TrumanshowAt least a decade had passed since I watched The Truman Show. Jim Carrey has gone on to achieve an over-the-top kind of fame, but Truman is a thoughtful movie that raises several troubling questions. It is also one of the films of the 1990s that shamelessly cast an uncaring god (the not so subtly named Christof) against the goofy, but serious Truman Burbank. The movie is old enough not to worry about spoilers, so a quick run-down might refresh other hazy memories. Truman is the star of a show where a massive set that includes an entire island has been built around him. The vision of Christof, an unwanted baby is recorded from birth in an artificial, “perfect” world that revolves around him. Until he begins to notice events that, in the real world, would be paranormal. Objects falling from a clear sky, dead people reappearing, fake sets under construction. Determined to learn the truth, he faces his fear to escape by literally walking through a door in the sky.

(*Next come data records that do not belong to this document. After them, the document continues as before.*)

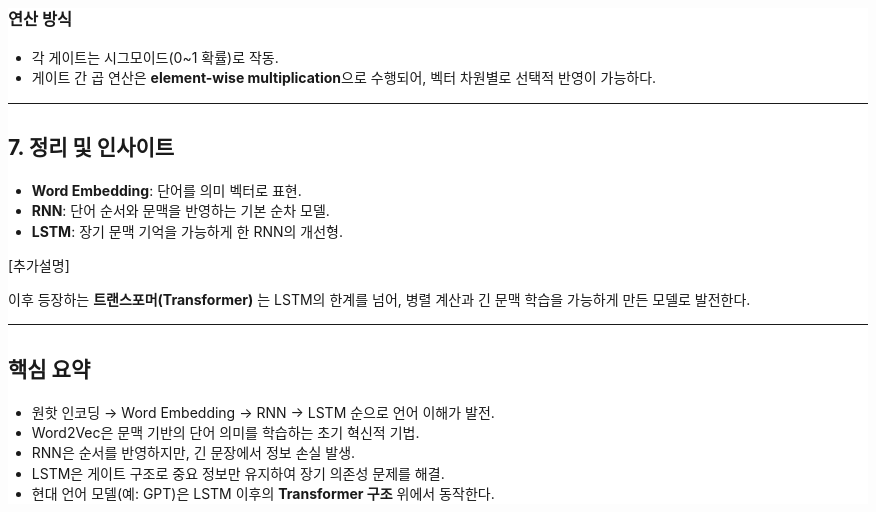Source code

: ### 연산 방식

- 각 게이트는 시그모이드(0~1 확률)로 작동.
- 게이트 간 곱 연산은 **element-wise multiplication**으로 수행되어, 벡터 차원별로 선택적 반영이 가능하다.

---

## 7. 정리 및 인사이트

- **Word Embedding**: 단어를 의미 벡터로 표현.
- **RNN**: 단어 순서와 문맥을 반영하는 기본 순차 모델.
- **LSTM**: 장기 문맥 기억을 가능하게 한 RNN의 개선형.

[추가설명]

이후 등장하는 **트랜스포머(Transformer)** 는 LSTM의 한계를 넘어, 병렬 계산과 긴 문맥 학습을 가능하게 만든 모델로 발전한다.

---

## 핵심 요약

- 원핫 인코딩 → Word Embedding → RNN → LSTM 순으로 언어 이해가 발전.
- Word2Vec은 문맥 기반의 단어 의미를 학습하는 초기 혁신적 기법.
- RNN은 순서를 반영하지만, 긴 문장에서 정보 손실 발생.
- LSTM은 게이트 구조로 중요 정보만 유지하여 장기 의존성 문제를 해결.
- 현대 언어 모델(예: GPT)은 LSTM 이후의 **Transformer 구조** 위에서 동작한다.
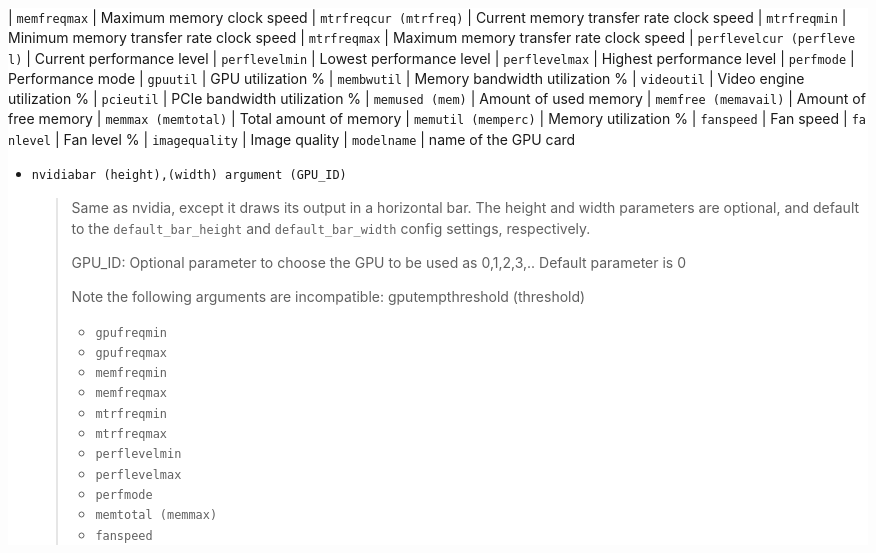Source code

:   | `memfreqmax` | Maximum memory clock speed
  | `mtrfreqcur (mtrfreq)` | Current memory transfer rate clock speed
  | `mtrfreqmin` | Minimum memory transfer rate clock speed
  | `mtrfreqmax` | Maximum memory transfer rate clock speed
  | `perflevelcur (perflevel)` | Current performance level
  | `perflevelmin` | Lowest performance level
  | `perflevelmax` | Highest performance level
  | `perfmode` | Performance mode
  | `gpuutil` | GPU utilization %
  | `membwutil` | Memory bandwidth utilization %
  | `videoutil` | Video engine utilization %
  | `pcieutil` | PCIe bandwidth utilization %
  | `memused (mem)` | Amount of used memory
  | `memfree (memavail)` | Amount of free memory
  | `memmax (memtotal)` | Total amount of memory
  | `memutil (memperc)` | Memory utilization %
  | `fanspeed` | Fan speed
  | `fanlevel` | Fan level %
  | `imagequality` | Image quality
  | `modelname` | name of the GPU card

* `nvidiabar (height),(width) argument (GPU_ID)`
  > Same as nvidia, except it draws its output in a horizontal bar. The height and width parameters are optional, and default to the `default_bar_height` and `default_bar_width` config settings, respectively.
  > 
  > GPU_ID: Optional parameter to choose the GPU to be used as 0,1,2,3,.. Default parameter is 0
  > 
  > Note the following arguments are incompatible: gputempthreshold (threshold)
  > - `gpufreqmin`
  > - `gpufreqmax`
  > - `memfreqmin`
  > - `memfreqmax`
  > - `mtrfreqmin`
  > - `mtrfreqmax`
  > - `perflevelmin`
  > - `perflevelmax`
  > - `perfmode`
  > - `memtotal (memmax)`
  > - `fanspeed`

Christof is “the creator.” From his base in the sky, he looks down on Truman as his star “son” grows to a Christ-like 30 years of age. He is protected from all harm, yet terrified of anything that might aid his escape from the ante-world he inhabits. When he slips the cameras and begins to make his way across the water, Christof, still not wanting to relinquish the ruse, throws a storm at Truman’s sailboat, striking it repeatedly with lightning. “Hit him again,” he growls to his crew. “Again!” It is difficult to watch as the loving god is angered to the point of destroying his only son. When Truman literally reaches the end of his world, he walks on the water to reach the stairway to heaven. Metaphors are flying thick and fast. Christof breaks in as a voice from the sky to convince Truman that his life will be perfect if he continues to pretend that reality is only what it seems to be. His devoted fans cheer as Truman ascends and walks through that door into another reality.

Many books on the theology of film have appeared over the past decade as it has become clear that people are very much affected by what they see on the screen. Our brains resonate with what we are seeing to such a degree that movies participate in our perceptions of reality. In an increasingly secular world, we have come to distrust our gods. This truth has echoed through many movies in the past several years. Although not living up to the hype, The Clash of the Titans—the remake—had classical heroes disputing the power of the gods. Truman doesn’t go that far. We are never informed about what life after the delusion is like. The hole in the sky is black. We know that on the other side, our world, there will be terrible disappointments and tremendous sadness. It may be that there will be no gods at all on this side of the studio. Although showing its age a little, The Truman Show still speaks volumes about the religious experience.